'I just started screaming': Cambridge, Ont. woman finally negative for COVID-19 after 14 tests
KITCHENER -- A Cambridge, Ont. woman is now considered recovered from COVID-19 after her 13th and 14th tests came back negative, 76 days after her first positive test.
Tracy Schofield’s first positive test for the coronavirus was on March 31. She had many of the symptoms other patients have experienced: fever, chills, a headache and difficulty breathing. She says she was barely able to get out of bed, and lost her sense of smell and taste.
Schofield slowly began to recover, and took several more tests in the following weeks.
It wasn’t until her eighth test that she got her first negative.
“I cried because I was so happy,” she told CTV News at the time.
But a day later, there was disappointment when her ninth test came back positive.
In order to be considered recovered from the virus, patients must have two negative results within a 24-hour period.
Schofield’s 10th, 11th and 12th tests also came back positive.
But there was hope, once again, after her 13th test was negative.
"My feeling at first was, I didn't want to get too excited," she says.
But she couldn’t help but share the news on Facebook.
"I had this feeling, even though I know not to get too excited, I had this feeling that this was finally coming to an end."
Schofield was proven right with test number 14.
“I just started screaming,” she says. “76 days it took over my life. It was a relief to finally be past that.”
The virus, she says, has had a huge impact on her life.
Even though she was told that she wasn’t contagious, Schofield took extra precautions while out in public and in her interaction with others.
The thing she missed most was hugs from her family and friends.
“When you’re alone, and you have COVID, it’s different,” she says. “It’s that feeling that you’re alone. You’re isolated from everyone else. Nobody wants to touch you and come near you.”
Schofield says she’s grateful for the healthcare workers who became friends during her long ordeal.

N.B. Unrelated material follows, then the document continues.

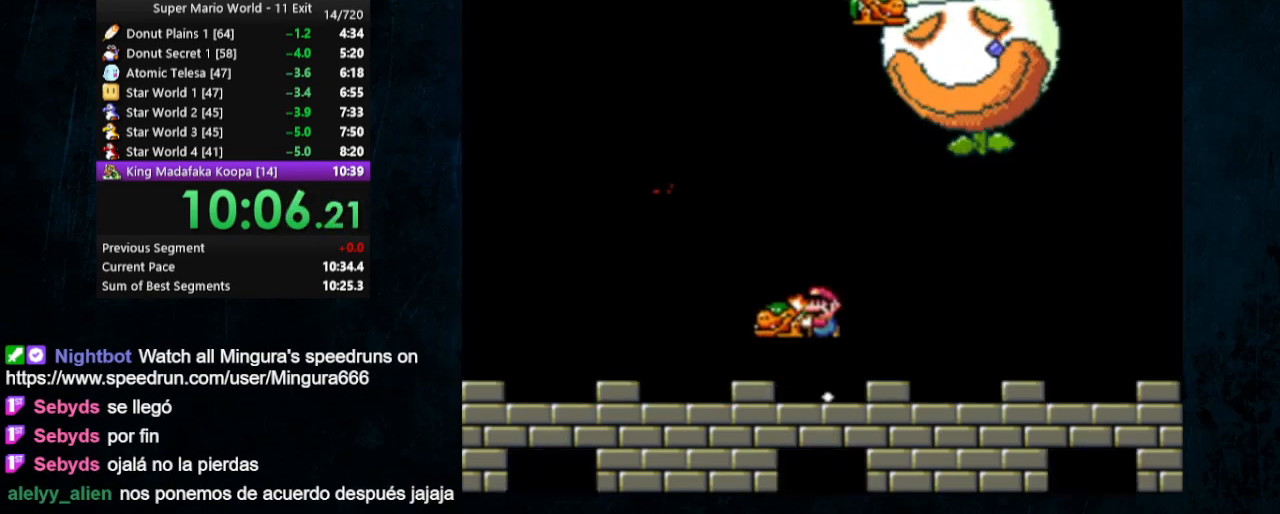
{"buttons": ["Y", "DPAD_LEFT"], "events": [[167, "DPAD_RIGHT", "down"], [267, "DPAD_RIGHT", "up"], [300, "B", "up"], [300, "Y", "up"], [367, "Y", "down"], [467, "DPAD_LEFT", "down"]]}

“It could have been an awful experience, worse than it was, if those people weren’t understanding, helpful and encouraging. I had all that from them. Every time I went in they were rooting for me. They didn’t want to see me back.”
While Schofield is considered recovered from the virus, she’s still experiencing symptoms such as numbness in her face and jaw, as well as pain in her left arm.
She also continues to experience shortness of breath.
“Wearing a mask for me is really tough,” she says. “I find I can’t breathe properly.”
She says walking up stairs is still a struggle and she’s putting off playing baseball anytime in the near future.
“I don’t think I could even make it to first base,” she says.
So far, all her tests have come back normal, but the stroke prevention clinic she’s been seeing has scheduled an MRI next week as a precaution.
Schofield is also uncertain about when she’ll be able to return to her job at a local long-term care facility.
“I thought I’d be off two weeks,” she says. “Honestly I never imagined in a million years that this would happen to me.”
Just before getting sick she was working 12 to 16-day stretches. She says she doesn’t have the stamina to do that anymore and her hope is that she will be able to return in a few weeks, working a few days at first.
As part of safety measures at long-term care facilities, workers are required to get two COVID-19 swab tests a month. Schofield jokes that she has “experience with that.”
As her life gets closer to normal, there are still some lingering questions.
“I was lucky enough to make it,” she says. “Why did COVID hit me so hard? Why did I make it? I don’t know the answers to this. I’m just glad I’m still here.”
Schofield also continues to deal with the emotional, mental and physical toll of her 76-day battle with COVID-19.
“Will I ever go back to my old self?” she asks. “I don’t know that. I still cry about it.”